## Given passage
——————

Chapter 2: Living with illness and grief

When you care about someone living with illness

Although she is the one living with the illness, we are all affected by it too. All of our lives have changed since the diagnosis.

It has felt like one loss after the other. There is a lot of grief that comes with this illness. Sometimes it feels like we are just reacting to the next thing that has been taken away. It is heartbreaking.

When someone you care about has been diagnosed a progressive neurological illness, both of your lives change – and will keep changing. As the person’s health changes and their mental or physical abilities are affected, they may grieve with each loss. You may also find yourself grieving as the illness progresses. Sometimes changes can be subtle over time and may not be easily recognized by you or others.

The losses that you may experience will be connected to your particular and personal circumstances. These include the nature and progression of the person’s disease, your relationship with each other, your connection with others, and your access to resources and support. They may also include practical factors, such as your financial situation. These losses are real, and so is the grief that accompanies them. Click below to see examples of the losses that may be experienced both by the person who is ill and by you, as a caregiver.

——————

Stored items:
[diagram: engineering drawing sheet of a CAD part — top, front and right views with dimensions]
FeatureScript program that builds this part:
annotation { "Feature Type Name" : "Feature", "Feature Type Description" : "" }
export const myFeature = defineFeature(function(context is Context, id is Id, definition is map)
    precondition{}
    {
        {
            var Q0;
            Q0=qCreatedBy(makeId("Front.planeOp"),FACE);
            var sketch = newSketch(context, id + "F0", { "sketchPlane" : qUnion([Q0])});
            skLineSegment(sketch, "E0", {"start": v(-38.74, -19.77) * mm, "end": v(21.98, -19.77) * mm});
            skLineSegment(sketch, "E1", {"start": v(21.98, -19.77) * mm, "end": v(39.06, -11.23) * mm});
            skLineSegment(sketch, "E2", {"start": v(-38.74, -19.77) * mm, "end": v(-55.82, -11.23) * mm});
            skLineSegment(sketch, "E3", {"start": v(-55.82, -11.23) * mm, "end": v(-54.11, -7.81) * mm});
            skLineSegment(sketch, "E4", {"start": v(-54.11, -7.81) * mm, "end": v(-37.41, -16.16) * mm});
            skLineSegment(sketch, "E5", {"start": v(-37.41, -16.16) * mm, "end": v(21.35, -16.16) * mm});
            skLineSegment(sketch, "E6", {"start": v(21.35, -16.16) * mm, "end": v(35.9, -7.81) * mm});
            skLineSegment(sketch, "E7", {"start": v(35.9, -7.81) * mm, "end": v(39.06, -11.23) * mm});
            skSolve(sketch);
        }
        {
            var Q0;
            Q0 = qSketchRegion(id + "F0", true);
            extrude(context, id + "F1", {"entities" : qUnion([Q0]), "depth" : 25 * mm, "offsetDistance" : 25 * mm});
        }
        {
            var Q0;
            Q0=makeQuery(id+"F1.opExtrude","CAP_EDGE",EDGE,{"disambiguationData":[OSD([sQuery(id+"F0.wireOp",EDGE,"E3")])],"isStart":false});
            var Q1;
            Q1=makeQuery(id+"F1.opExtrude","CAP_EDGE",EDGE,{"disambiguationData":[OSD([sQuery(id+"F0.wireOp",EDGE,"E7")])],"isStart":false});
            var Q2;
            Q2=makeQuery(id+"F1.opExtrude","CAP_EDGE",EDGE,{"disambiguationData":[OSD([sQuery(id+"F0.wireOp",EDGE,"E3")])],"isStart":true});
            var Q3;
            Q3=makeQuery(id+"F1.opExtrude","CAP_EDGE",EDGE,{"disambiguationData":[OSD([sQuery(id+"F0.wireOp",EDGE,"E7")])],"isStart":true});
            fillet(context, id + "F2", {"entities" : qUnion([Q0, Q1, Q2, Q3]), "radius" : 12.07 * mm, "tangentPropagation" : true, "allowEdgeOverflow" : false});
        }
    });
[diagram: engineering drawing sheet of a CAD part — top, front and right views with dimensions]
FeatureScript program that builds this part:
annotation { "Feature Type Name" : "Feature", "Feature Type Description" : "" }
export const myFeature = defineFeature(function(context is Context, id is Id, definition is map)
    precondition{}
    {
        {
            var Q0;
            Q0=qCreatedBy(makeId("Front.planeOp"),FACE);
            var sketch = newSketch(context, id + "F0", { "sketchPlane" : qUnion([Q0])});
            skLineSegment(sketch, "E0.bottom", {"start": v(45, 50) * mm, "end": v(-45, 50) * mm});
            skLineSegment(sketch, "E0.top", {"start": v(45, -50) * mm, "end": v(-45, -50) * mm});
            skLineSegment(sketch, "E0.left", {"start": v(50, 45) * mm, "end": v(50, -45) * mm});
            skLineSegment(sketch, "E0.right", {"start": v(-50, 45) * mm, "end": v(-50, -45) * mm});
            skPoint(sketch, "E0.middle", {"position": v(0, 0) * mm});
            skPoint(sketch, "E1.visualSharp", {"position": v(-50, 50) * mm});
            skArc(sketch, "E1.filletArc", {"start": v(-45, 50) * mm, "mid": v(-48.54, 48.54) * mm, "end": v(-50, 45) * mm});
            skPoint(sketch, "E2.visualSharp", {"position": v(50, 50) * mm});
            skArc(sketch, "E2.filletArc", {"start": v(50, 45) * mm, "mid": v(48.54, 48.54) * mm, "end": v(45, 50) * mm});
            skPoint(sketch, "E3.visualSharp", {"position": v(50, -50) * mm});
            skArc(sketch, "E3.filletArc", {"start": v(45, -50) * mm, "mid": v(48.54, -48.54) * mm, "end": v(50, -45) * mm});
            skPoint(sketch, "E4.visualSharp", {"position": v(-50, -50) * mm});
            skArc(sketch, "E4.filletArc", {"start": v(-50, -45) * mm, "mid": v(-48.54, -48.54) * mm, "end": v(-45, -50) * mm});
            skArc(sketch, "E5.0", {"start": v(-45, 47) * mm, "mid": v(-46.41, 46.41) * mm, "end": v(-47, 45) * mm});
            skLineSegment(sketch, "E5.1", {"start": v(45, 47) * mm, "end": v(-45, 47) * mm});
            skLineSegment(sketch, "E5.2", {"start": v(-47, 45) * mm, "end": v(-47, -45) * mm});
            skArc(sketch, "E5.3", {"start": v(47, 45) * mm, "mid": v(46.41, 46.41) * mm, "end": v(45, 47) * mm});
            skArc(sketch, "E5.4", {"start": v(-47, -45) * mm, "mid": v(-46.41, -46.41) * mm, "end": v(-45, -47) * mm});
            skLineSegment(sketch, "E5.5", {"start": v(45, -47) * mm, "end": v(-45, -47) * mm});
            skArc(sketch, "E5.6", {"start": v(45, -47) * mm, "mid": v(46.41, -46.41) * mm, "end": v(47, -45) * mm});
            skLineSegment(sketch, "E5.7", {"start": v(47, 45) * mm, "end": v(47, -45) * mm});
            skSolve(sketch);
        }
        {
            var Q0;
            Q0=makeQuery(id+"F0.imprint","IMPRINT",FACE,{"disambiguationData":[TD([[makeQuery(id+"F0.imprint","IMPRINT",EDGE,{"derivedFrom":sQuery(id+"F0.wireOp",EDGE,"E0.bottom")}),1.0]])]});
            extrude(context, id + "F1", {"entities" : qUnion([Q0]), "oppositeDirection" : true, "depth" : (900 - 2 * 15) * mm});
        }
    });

——————

Continue the chapter on living with illness and grief from its last sentence.

## Output for this task
Progressive diseases can last for many years. Some losses may have already occurred; you may be witnessing others now; and there may be some losses that haven’t happened but that you have thought about or expect to happen in the future.

It can be difficult to grieve losses that you haven’t recognized or named. Identifying your losses can help you find ways to respond to your grief, which can be a constant yet changing companion during illness and caregiving.


What may help

  • Identify and name any losses that you have experienced, are experiencing, or think you might experience in the future.
  • Think about how changes in your life are affecting you. For example, have you had to give up your home, your personal interests, or plans for your future?
  • Recognize the ways that your identity and role may have changed. For example, are you now parenting a parent? Are you feeling more like a caregiver than a spouse? Are you having to take responsibility for tasks that the person once did?